Moine continue à exposer ses pastels aux salons de 1844, 1845, 1846 et 1848.

Selon Jean-Loup Champion, spécialiste de l’artiste, les dimensions de notre pastel et sa qualité donnent à penser qu’il s’agit d’une œuvre importante pour Moine, et qui aurait pu être exposée au Salon; deux œuvres pourraient correspondre, exposées au Salon de 1845 et décrites au livret comme Fantaisie (N°1941 et N°1942). Mais s’agissait-il de fantaisies architecturales ressemblant à un décor de théâtre ou bien de fantaisies du type « fête galante » du XVIIIème siècle? Plus vraisemblablement, notre dessin pourrait être le N°74 du catalogue de sa vente après décès (où l’on compte environ 80 pastels), titré Paysage, effet de clair de lune.
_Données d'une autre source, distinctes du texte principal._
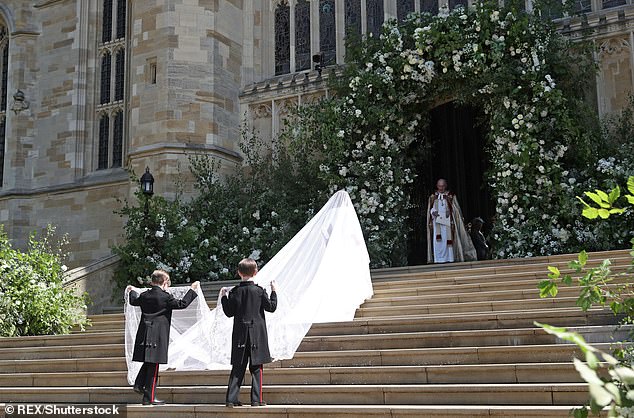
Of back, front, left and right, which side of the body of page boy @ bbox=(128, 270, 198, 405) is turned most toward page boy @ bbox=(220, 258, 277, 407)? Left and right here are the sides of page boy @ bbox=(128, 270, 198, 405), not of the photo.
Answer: right

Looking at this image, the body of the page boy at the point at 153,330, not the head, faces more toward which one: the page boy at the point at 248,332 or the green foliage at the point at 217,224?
the green foliage

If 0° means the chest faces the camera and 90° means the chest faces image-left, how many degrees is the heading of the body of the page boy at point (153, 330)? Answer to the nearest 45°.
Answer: approximately 225°

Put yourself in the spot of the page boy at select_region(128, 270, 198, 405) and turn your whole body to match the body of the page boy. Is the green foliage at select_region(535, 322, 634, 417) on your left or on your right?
on your right

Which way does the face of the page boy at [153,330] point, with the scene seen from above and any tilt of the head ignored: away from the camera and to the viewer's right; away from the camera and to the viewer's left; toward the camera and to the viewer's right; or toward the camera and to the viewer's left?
away from the camera and to the viewer's right

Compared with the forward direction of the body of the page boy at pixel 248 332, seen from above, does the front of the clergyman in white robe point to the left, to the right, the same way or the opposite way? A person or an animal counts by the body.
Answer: the opposite way

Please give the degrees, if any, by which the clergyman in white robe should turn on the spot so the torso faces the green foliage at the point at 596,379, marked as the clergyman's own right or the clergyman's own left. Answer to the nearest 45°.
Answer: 0° — they already face it

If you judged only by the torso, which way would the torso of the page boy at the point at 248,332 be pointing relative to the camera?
away from the camera

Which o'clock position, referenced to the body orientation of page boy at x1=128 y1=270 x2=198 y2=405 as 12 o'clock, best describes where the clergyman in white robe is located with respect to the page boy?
The clergyman in white robe is roughly at 12 o'clock from the page boy.

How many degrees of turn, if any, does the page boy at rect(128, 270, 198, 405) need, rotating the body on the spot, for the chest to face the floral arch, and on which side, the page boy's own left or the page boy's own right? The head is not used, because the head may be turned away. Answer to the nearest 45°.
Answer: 0° — they already face it

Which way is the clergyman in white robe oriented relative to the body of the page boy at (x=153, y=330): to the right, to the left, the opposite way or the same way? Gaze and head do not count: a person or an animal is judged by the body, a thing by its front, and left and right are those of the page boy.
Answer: the opposite way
La thématique de l’Orient semble assez inhabituelle chez Moine (on note toutefois deux tableaux orientalistes dans le catalogue après décès, Cavalier arabe monté sur son cheval et Mauresque dans son appartement), et même si une datation de ce pastel est hasardeuse, on pourrait envisager que l’œuvre ait été réalisée dans les années 1820 (la période « peinture »), avec par exemple une influence de Girodet (ambiance onirique, travail sur la lumière), et aussi de Cassas (pour le côté oriental, la composition et les personnages). Comme le dit Jean-Loup Champion, il s’agit ici « d’un paysage d’un Orient rêvé, mais tous les paysages d’Antonin Moine semblent imaginaires » .
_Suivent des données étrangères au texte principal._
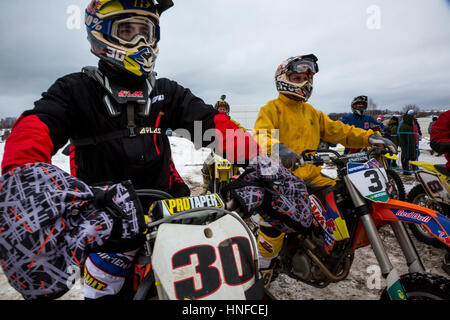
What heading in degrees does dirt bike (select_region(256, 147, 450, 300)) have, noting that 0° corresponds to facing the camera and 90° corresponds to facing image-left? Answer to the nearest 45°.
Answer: approximately 315°

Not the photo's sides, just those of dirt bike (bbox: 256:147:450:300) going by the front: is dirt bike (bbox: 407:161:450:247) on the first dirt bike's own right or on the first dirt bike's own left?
on the first dirt bike's own left

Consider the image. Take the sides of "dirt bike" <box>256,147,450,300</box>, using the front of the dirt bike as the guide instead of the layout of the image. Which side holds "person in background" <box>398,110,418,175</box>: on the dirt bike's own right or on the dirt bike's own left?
on the dirt bike's own left
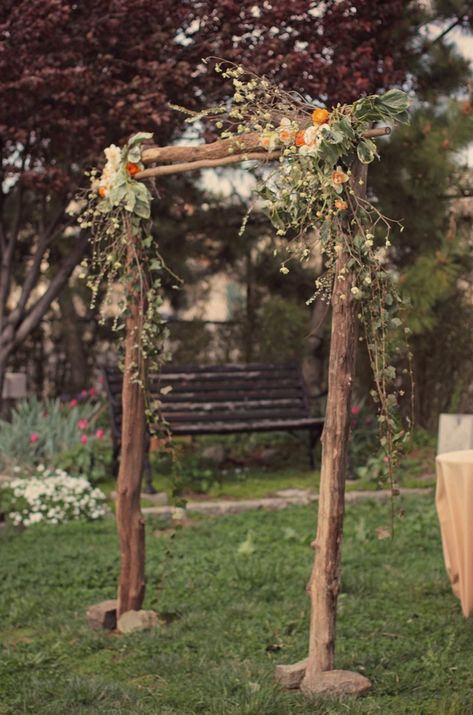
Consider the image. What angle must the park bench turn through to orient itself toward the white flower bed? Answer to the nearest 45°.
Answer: approximately 90° to its right

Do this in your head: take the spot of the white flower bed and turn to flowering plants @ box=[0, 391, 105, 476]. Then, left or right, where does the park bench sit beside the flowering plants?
right

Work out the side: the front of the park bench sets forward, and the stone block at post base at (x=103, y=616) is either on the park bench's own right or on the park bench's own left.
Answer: on the park bench's own right

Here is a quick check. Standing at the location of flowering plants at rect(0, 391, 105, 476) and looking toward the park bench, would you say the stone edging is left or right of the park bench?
right

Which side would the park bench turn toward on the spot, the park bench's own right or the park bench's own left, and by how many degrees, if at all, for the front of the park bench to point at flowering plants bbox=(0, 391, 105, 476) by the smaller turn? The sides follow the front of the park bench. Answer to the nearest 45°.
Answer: approximately 90° to the park bench's own right

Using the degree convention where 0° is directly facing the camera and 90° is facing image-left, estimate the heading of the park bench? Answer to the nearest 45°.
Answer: approximately 315°

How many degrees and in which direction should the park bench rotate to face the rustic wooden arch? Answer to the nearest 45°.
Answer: approximately 45° to its right
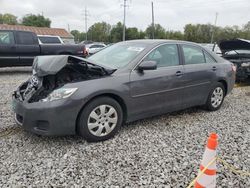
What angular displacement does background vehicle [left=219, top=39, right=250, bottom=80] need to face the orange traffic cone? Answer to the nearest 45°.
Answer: approximately 45° to its left

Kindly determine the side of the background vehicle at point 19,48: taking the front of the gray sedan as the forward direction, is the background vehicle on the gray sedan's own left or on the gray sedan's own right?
on the gray sedan's own right

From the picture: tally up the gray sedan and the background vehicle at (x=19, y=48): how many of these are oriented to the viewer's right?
0

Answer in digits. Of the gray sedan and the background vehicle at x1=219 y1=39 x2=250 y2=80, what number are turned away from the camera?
0

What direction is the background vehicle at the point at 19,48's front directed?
to the viewer's left

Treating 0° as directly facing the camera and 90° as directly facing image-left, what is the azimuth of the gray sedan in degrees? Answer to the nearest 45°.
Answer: approximately 45°

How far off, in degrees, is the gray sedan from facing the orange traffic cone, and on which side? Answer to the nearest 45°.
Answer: approximately 90° to its left

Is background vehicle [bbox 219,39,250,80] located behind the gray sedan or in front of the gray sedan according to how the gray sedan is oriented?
behind

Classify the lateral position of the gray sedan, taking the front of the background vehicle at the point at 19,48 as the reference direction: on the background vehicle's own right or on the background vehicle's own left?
on the background vehicle's own left

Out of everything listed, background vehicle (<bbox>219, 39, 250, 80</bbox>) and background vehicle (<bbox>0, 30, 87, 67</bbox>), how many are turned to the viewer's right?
0

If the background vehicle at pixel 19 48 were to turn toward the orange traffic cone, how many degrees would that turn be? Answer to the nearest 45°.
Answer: approximately 90° to its left

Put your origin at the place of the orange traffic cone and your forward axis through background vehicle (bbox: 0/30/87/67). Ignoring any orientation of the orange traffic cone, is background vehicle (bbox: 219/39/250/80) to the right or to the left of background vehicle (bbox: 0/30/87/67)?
right
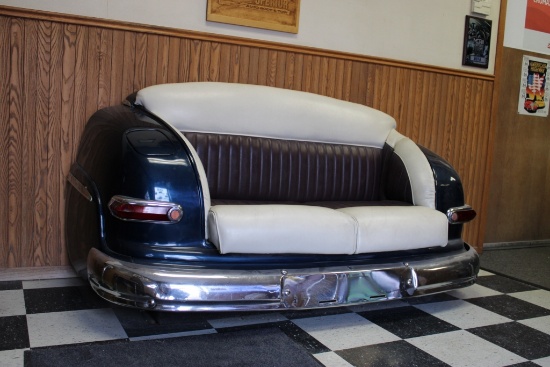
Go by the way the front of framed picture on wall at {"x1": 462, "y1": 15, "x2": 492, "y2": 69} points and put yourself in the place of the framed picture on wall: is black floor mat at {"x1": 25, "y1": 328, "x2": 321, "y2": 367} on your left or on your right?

Artiste romantique, incompris et désespéré malgré l’obtention de la Légion d’Honneur en 1847, Antonin Moine se suicide le 18 mars 1849 à Paris d’une balle de pistolet dans la tête (l’événement sera relaté par Victor Hugo). Sa mort serait la conséquence, pour certains, de la misère et de l’absence de commande ou, pour d’autres, de tendances mélancoliques et suicidaires. Sa ville natale a donné son nom à une place.